Details of their bids were not disclosed, although Deloitte said both bidders have already received Foreign Investment Review Board approval.
Both bidders have previously flagged operating a smaller, single-branded domestic and short-haul international airline that also has growth potential, Deloitte added.
Reuters reported on Monday that Virgin Australia’s bondholders were working on a debt-to-equity swap if they weren’t satisfied with the sale offer, citing a person with knowledge of the matter.

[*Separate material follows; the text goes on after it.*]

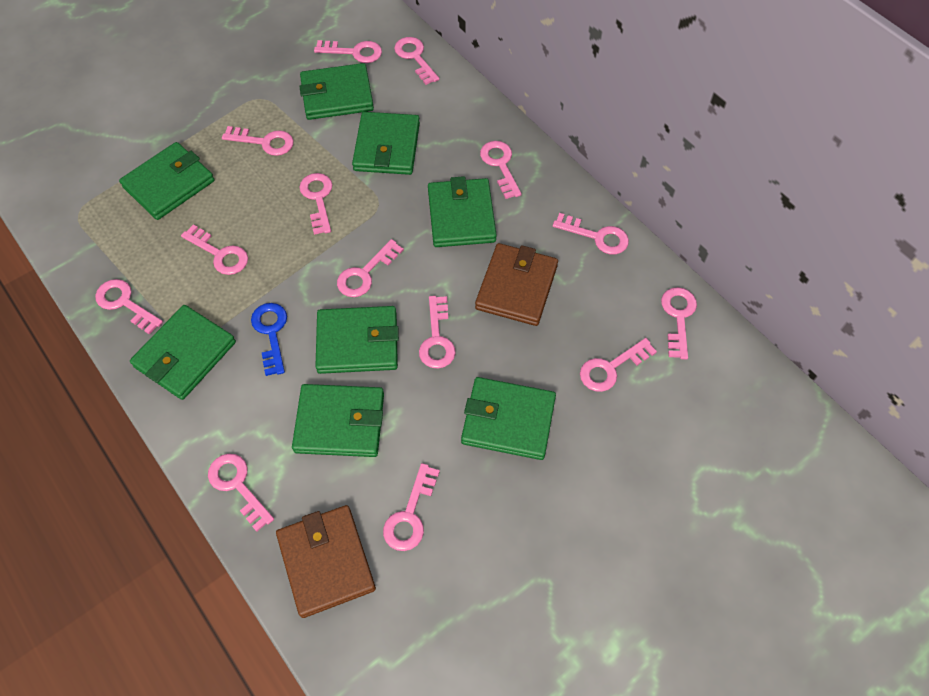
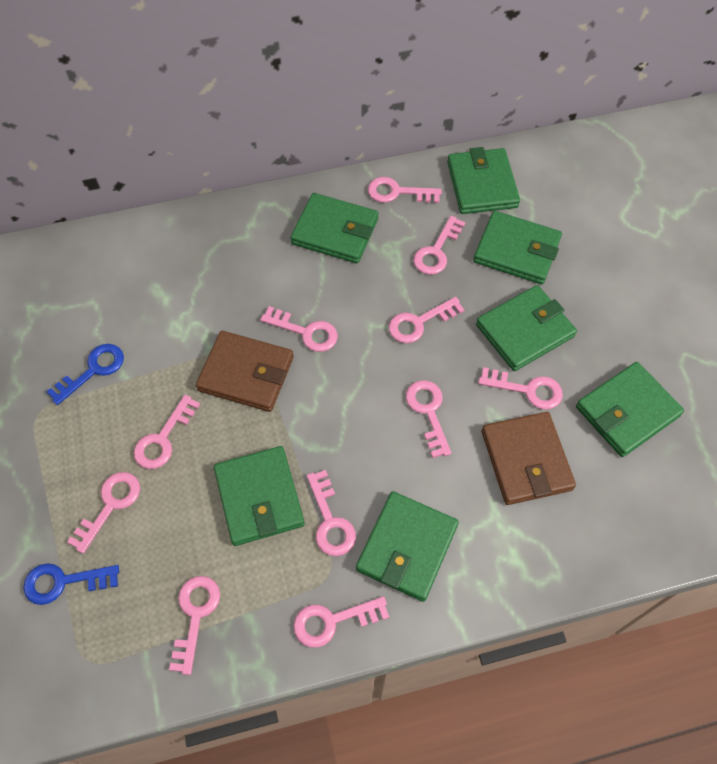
blue key: 1 -> 2
green wallet: 8 -> 7
pink key: 14 -> 11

The airline owes about $2 billion total to 6,500 unsecured bondholders, the second-most numerous creditor group behind employees that will vote on a deal at a meeting in August.
The bondholders are preparing the backup plan to help avoid liquidation if the administrator’s preferred offer is not acceptable, the person with knowledge of the matter told Reuters on condition of anonymity.
The threat of a rival plan could also make the bidders and the administrator, Deloitte, more attuned to their interests.
Although not all of the details have been worked out, the bondholders want the debt-to-equity swap to happen soon, ahead of a later sale once coronavirus-related volatility in the airline industry subsides, the person said.
Virgin bondholders include FIIG Securities, Northern Trust Asset Management, Sargon CT and The Bank of New York Mellon.